------ Task data

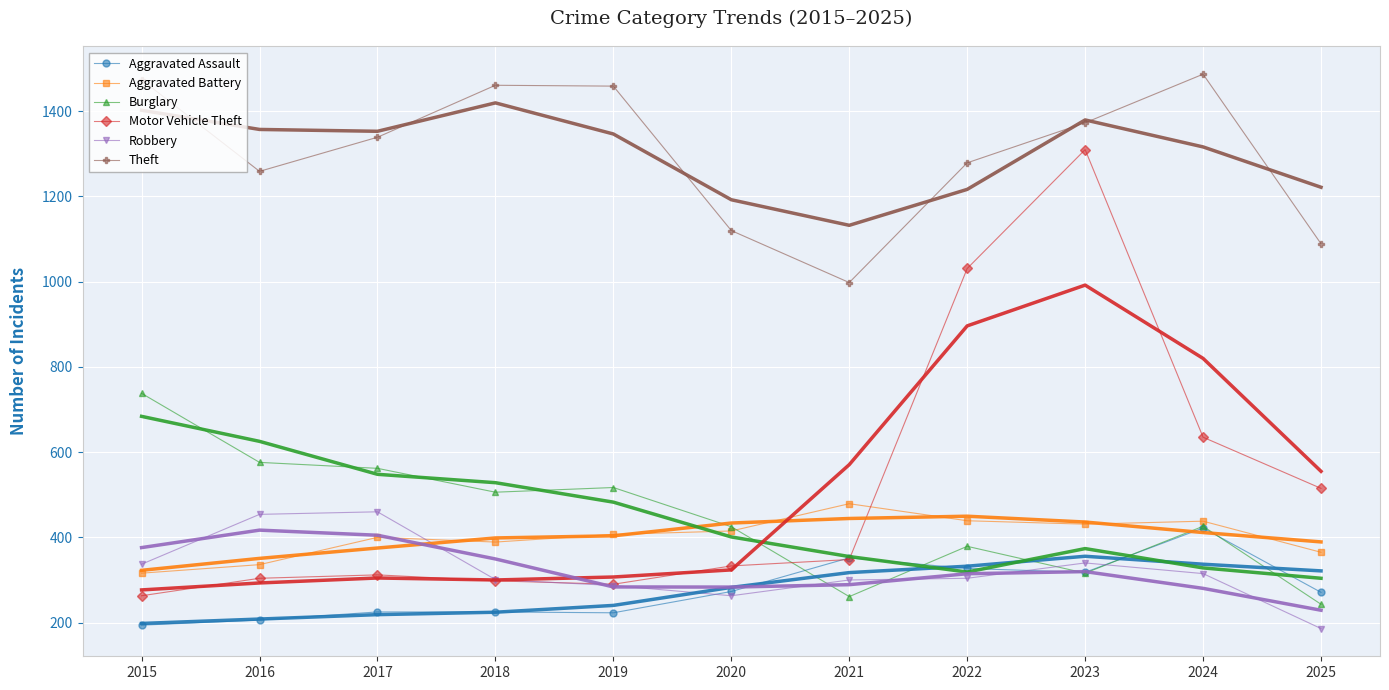

Is it true that Aggravated Battery equals 479 at 2021?

True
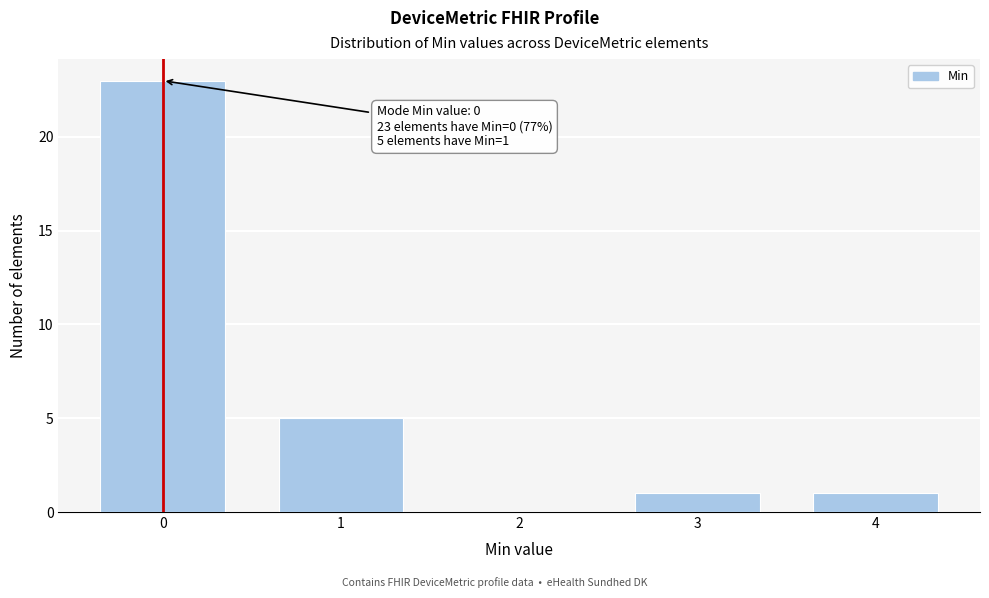

Reading left to right, extract all data points from this chart.

0=23	1=5	2=0	3=1	4=1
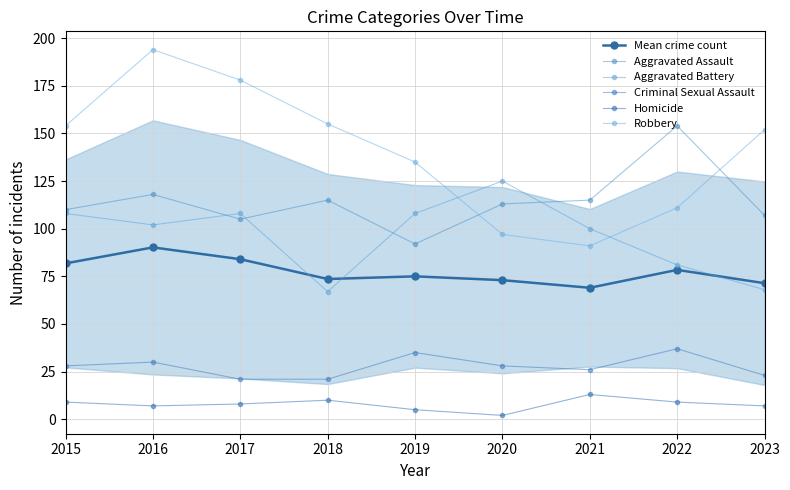

Rank the categories by Homicide value from highest to lowest.

2021, 2018, 2015, 2022, 2017, 2016, 2023, 2019, 2020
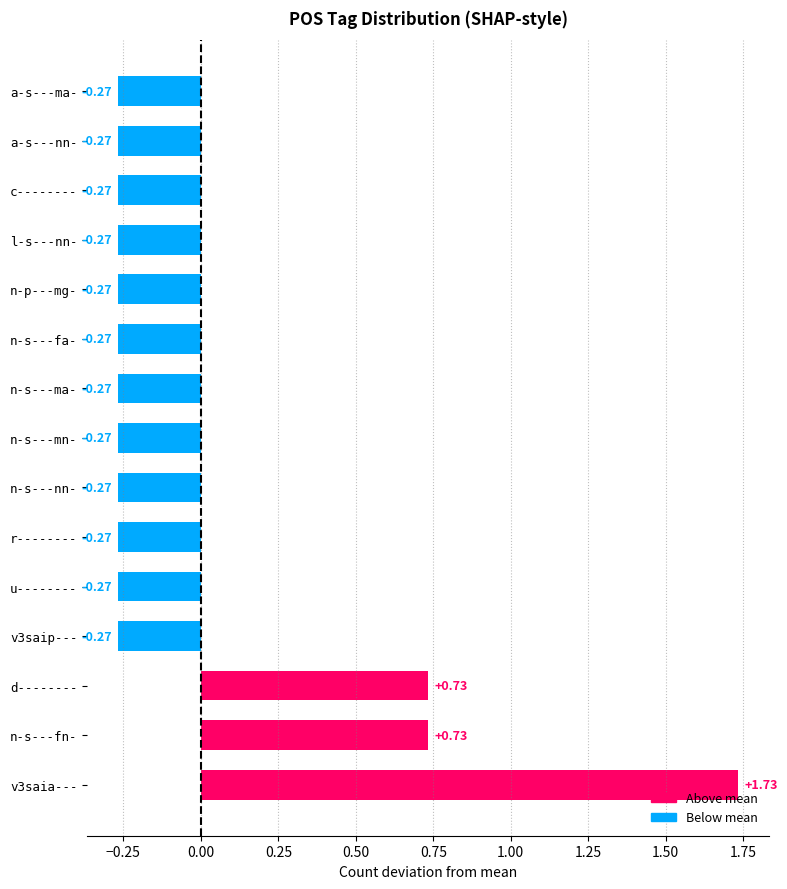

How many values are below 0?

12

------------

**Exercise aim**
Please print the entire listing above line for line without any changes, omitting the pictures.

**Task solution**
Is it true that Aggravated Battery equals 479 at 2021?

True

Reading left to right, extract all data points from this chart.

0=23	1=5	2=0	3=1	4=1

Rank the categories by Homicide value from highest to lowest.

2021, 2018, 2015, 2022, 2017, 2016, 2023, 2019, 2020

How many values are below 0?

12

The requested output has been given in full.